# Sights?



## Thanatos (Oct 9, 2009)

Was thinking about night sights for my G23, but now am considering just getting some low profile steel sights. I really don't like the plastic stock sights....I'm on my second rear sight already, accidentally dropped my slide one day while cleaning and knocked the rear sight out halfway. Don't ask me how I dropped it, I still don't know lol...but I was cleaning it outside on my patio so it hit concrete, goodbye rear sight.

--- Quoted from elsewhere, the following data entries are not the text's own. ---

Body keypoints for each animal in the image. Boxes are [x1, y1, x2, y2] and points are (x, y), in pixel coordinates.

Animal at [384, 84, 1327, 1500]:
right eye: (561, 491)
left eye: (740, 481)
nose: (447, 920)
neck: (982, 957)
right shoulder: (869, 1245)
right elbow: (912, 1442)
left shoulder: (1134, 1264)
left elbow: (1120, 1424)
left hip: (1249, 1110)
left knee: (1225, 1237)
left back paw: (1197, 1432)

Anyone replaced their Glock sights? I kinda like the look of these: http://glockstore.com/pgroup_descrip/4_Sights+and+Lasers/19_Steel+Low-Profile+Sites/?return=%3ftpl%3Dindex%26category_id%3D4%26_Sights%2Band%2BLasers%2F What do y'all think? I think I like the 3 dot sights better than that U shaped Glock rear sight...


----------



## dosborn (Apr 17, 2009)

If you buy the sights from your smith he may them on for free (mine does). Otherwise, I suggest you buy the proper tools.


----------



## VAMarine (Dec 25, 2008)

Take a look at Heinie sights. They come highly recommended. I have them on two pistols and will add them to more of my collection later down the road.


----------



## SaltyDog (Jan 1, 2009)

The Heinie sights look good.

I was looking at the Tru Glo sights myself http://www.truglo.com/content/products/firearm/handgun_sights/handgun_sights.asp
I like the idea of combining the fiber optics with tritium sights. Sure pretty much the same as the 50+ Heinie sights but I prefer the TFO rather than 50+. I don't need to be reminded I'm getting old.

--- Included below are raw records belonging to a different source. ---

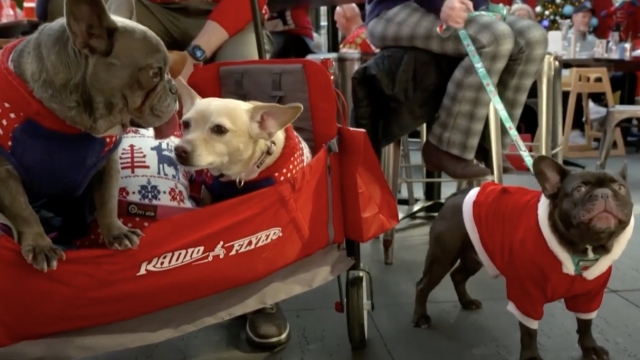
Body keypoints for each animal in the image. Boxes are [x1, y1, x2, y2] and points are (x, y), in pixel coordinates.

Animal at [416, 157, 632, 360]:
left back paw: (466, 302)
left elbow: (586, 324)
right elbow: (529, 331)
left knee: (458, 276)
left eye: (621, 188)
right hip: (442, 256)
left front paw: (590, 348)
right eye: (579, 189)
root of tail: (453, 197)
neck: (581, 249)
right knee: (423, 285)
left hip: (474, 257)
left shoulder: (589, 296)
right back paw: (421, 318)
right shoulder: (527, 296)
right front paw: (531, 356)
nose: (604, 193)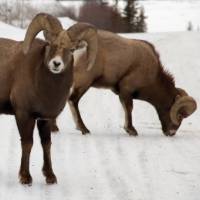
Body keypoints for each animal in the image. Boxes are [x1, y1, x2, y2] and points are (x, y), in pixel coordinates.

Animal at [0, 12, 97, 184]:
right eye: (51, 44)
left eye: (71, 49)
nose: (56, 64)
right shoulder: (24, 115)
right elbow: (27, 143)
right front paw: (25, 177)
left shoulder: (44, 119)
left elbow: (46, 144)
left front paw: (50, 176)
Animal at [50, 28, 196, 137]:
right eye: (180, 115)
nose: (171, 133)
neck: (152, 75)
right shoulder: (127, 90)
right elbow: (129, 108)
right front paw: (131, 130)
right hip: (84, 83)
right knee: (73, 100)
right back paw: (84, 129)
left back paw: (54, 128)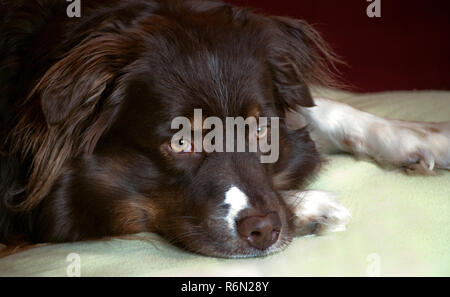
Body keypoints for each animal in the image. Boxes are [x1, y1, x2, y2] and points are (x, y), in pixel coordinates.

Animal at [0, 0, 448, 256]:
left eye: (260, 130)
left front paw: (422, 136)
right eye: (182, 140)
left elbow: (318, 106)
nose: (264, 231)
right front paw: (310, 207)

So Thanatos I have night sights on my G23 - You buy me a set of TFO's and I'll send ya my night sights:smt033


----------



## Thanatos (Oct 9, 2009)

dosborn said:


> If you buy the sights from your smith he may them on for free (mine does). Otherwise, I suggest you buy the proper tools.

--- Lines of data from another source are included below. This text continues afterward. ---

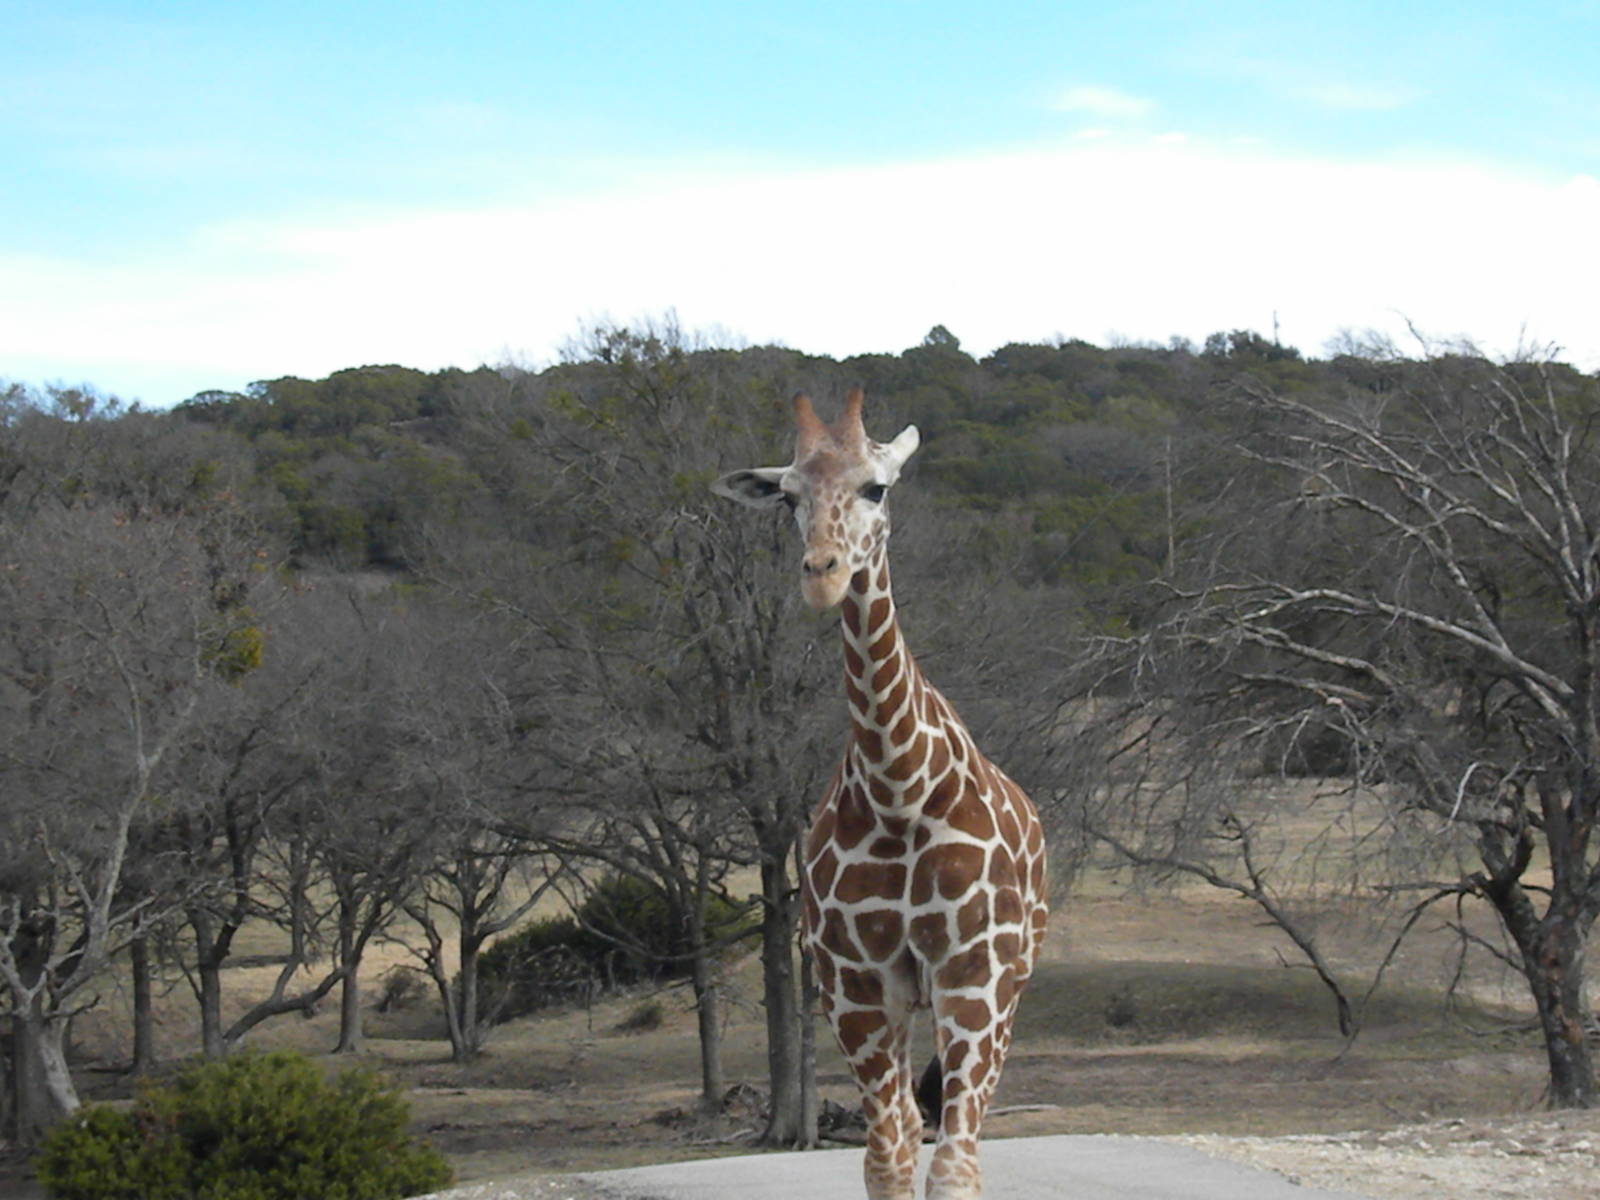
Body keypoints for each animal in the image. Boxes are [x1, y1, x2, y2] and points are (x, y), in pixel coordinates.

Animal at [713, 387, 1049, 1200]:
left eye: (877, 487)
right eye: (788, 497)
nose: (822, 574)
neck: (901, 787)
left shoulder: (973, 975)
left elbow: (953, 1166)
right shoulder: (857, 985)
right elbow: (887, 1159)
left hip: (1010, 987)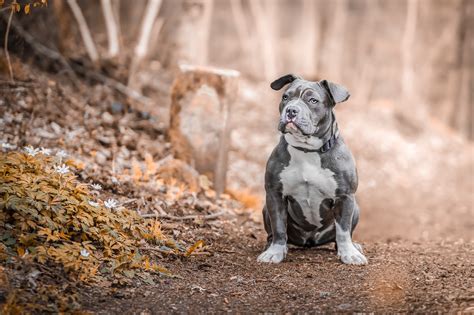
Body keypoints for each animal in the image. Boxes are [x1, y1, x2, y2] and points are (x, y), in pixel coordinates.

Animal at [260, 74, 366, 266]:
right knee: (274, 233)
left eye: (313, 100)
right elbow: (278, 227)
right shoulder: (274, 194)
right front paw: (275, 252)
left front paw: (349, 253)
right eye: (285, 97)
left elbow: (343, 230)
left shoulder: (345, 196)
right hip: (265, 208)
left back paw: (351, 247)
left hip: (356, 209)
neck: (307, 150)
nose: (291, 110)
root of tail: (310, 241)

I think if I get them somewhere else it would only be a small fee. They did put my replacement rear sight on for free, bought from them.



VAMarine said:


> Take a look at Heinie sights. They come highly recommended. I have them on two pistols and will add them to more of my collection later down the road.


Those look pretty good, the ones I like from them are a bit more than the steel low profile ones I linked to, but I will definitely have to consider the ones from Heinie, thanks for the tip.


----------



## hi im drummer03 (Oct 27, 2008)

I have Trijicons on mine all my carry guns.They glow bright.Same size as stock and they are durable...


----------



## wheelgunnerfla (Oct 21, 2009)

I like the Mepros night sights.


----------